In the twentieth century mathematicians discovered powerful ways to investigate the shapes of complicated objects. The basic idea is to ask to what extent we can approximate the shape of a given object by gluing together simple geometric building blocks of increasing dimension. This technique turned out to be so useful that it got generalized in many different ways, eventually leading to powerful tools that enabled mathematicians to make great progress in cataloging the variety of objects they encountered in their investigations. Unfortunately, the geometric origins of the procedure became obscured in this generalization. In some sense it was necessary to add pieces that did not have any geometric interpretation.
The Hodge Conjecture asserts that for particularly nice types of spaces called projective manifolds (equivalently, what algebraic geometers call smooth projective algebraic varieties), the pieces called Hodge cycles are actually (rational linear) combinations of geometric pieces called algebraic cycles.
Despite the topic looking far away from actuarial science, there may be some applications, in particular, through discrete Hodge theory on graphs and simplicial complexes, which turns the geometric ideas above into linear-algebraic tools you can compute with.

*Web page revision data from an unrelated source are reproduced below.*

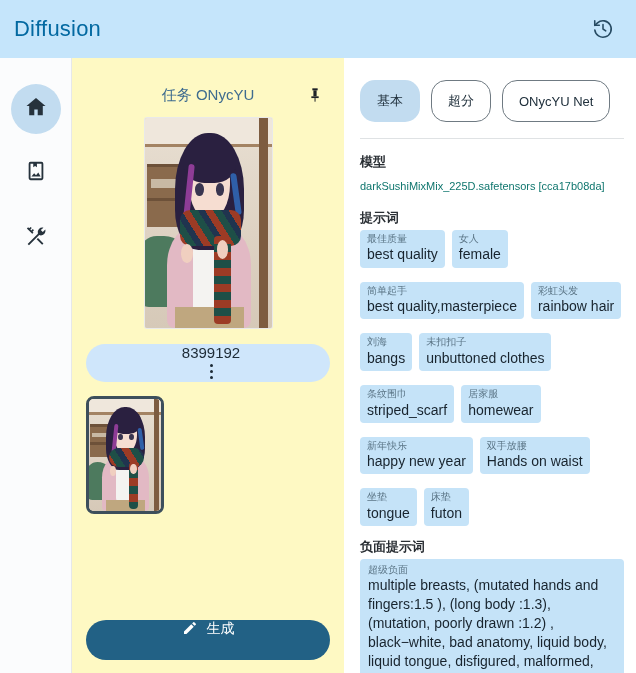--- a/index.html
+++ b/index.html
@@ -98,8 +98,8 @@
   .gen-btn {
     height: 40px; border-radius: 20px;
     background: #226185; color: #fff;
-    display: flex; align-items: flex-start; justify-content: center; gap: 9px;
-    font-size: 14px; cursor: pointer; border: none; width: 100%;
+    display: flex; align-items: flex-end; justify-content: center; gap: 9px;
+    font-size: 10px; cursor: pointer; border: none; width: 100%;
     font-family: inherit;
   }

Speaker: Simone Farinelli Simone has more than 25 years of experience in providing quantitative ALM solutions to banks, insurance companies, pension funds as well as pioneering scientific research to the risk community. He covers a broad variety of topics in financial and insurance risk management (e.g. market, credit, country, insurance risks) with focus on quantitative risk model and analytics, successfully establishing a bridge between cutting edge research at academic level on the one hand, and practical industrial implementations on the other hand. Prior to co-founding Core Dynamics and joining as non-executive Council Director, Simone worked several years for UBS, Zurich Cantonal Bank, Zurich Re, Winterthur Life Insurance in the Greater Zurich area.